Bremsstrahlung and Gamma Ray Lines in 3 Scenarios of Dark Matter Annihilation

TL;DR

This paper compares gamma ray spectral signatures from three dark matter annihilation scenarios, highlighting their differences and providing new calculations for scalar DM annihilation into two gamma rays, aiding indirect detection efforts.

Contribution

It introduces a new calculation for scalar dark matter annihilation into two gamma rays and compares spectral signatures across three dark matter models.

Findings

Distinct gamma ray spectral signatures for each scenario.

Scalar DM annihilation into two gammas has a unique amplitude calculation.

Phenomenological differences help distinguish dark matter models.

Abstract

Gamma ray spectral features are of interest for indirect searches of dark matter (DM). Following Barger et al, we consider 3 simple scenarios of DM that annihilates into Standard Model (SM) fermion pairs. Scenario 1 is a Majorana DM candidate coupled to a charged scalar, scenario 2 is a Majorana DM coupled to a charged gauge boson and scenario 3 is a real scalar DM coupled a charged vector-like fermion. As shown by Barger et al, these 3 scenarios share precisely the same internal Bremsstrahlung spectral signature into gamma rays.

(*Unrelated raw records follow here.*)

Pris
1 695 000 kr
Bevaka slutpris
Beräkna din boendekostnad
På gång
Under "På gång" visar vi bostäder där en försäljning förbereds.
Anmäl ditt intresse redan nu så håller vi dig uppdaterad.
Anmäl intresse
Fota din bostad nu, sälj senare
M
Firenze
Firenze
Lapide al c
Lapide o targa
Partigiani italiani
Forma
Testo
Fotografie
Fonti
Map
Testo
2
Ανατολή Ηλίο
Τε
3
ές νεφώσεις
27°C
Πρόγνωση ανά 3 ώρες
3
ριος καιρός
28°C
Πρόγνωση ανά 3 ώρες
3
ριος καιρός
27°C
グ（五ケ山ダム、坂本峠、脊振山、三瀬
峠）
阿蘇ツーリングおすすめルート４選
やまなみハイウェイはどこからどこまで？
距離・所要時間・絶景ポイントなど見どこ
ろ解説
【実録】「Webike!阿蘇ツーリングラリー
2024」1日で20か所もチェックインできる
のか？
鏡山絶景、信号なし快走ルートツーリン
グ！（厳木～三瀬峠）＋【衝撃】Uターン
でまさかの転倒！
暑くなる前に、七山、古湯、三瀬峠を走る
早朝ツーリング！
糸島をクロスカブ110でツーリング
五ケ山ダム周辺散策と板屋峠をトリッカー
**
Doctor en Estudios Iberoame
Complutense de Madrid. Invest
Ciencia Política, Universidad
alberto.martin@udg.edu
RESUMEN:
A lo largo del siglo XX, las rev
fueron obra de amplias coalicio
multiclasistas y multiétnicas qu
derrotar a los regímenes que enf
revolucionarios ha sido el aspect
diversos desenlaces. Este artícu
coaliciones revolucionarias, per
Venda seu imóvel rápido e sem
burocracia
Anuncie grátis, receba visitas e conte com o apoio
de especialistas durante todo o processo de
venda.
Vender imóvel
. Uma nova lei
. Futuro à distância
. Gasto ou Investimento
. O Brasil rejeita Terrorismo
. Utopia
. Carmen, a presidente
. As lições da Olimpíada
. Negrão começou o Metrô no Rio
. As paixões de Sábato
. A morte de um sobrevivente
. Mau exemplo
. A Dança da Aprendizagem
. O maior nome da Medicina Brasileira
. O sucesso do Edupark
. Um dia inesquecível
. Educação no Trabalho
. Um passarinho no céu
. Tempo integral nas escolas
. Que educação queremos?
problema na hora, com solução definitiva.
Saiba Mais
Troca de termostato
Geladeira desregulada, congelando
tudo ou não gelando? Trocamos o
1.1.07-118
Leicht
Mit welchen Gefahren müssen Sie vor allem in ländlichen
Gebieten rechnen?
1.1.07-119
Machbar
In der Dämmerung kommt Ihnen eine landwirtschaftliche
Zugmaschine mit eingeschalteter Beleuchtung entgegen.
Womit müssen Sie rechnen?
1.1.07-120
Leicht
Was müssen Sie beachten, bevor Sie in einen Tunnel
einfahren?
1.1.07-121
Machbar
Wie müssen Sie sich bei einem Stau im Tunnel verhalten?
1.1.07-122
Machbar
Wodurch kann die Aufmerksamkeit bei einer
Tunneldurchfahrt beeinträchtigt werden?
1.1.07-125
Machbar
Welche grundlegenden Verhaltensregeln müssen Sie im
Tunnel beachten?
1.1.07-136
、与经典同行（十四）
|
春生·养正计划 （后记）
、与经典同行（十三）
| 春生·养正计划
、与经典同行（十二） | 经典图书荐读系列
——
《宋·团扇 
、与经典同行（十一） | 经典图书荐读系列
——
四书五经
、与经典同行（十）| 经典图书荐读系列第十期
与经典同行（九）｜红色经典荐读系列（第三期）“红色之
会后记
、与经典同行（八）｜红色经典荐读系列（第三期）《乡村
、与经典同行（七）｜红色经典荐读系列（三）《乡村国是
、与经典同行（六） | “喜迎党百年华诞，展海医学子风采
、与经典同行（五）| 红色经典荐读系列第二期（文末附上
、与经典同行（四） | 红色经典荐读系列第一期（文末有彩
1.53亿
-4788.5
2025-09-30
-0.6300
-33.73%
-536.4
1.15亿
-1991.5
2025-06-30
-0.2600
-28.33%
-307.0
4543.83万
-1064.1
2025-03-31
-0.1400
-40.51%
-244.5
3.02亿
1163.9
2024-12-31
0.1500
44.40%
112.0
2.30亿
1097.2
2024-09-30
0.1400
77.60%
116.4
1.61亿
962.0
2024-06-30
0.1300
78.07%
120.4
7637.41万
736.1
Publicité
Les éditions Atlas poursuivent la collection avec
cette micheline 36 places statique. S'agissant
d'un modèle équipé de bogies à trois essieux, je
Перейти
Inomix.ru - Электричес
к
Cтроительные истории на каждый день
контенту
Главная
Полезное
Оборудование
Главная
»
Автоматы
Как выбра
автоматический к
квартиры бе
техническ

Their phenomenology is however distinct. In particular for annihilation into light SM fermions, in the chiral limit, the 2-body annihilation cross section is p-wave suppressed for the Majorana candidates while it is d-wave suppressed for the real scalar. In the present work we study the annihilation into 2 gammas, showing that these three scenarios have distinct, and so potentially distinguishable, spectral signatures into gamma rays. In the case of the real scalar candidate we provide a new calculation of the amplitude for annihilation into 2 gammas.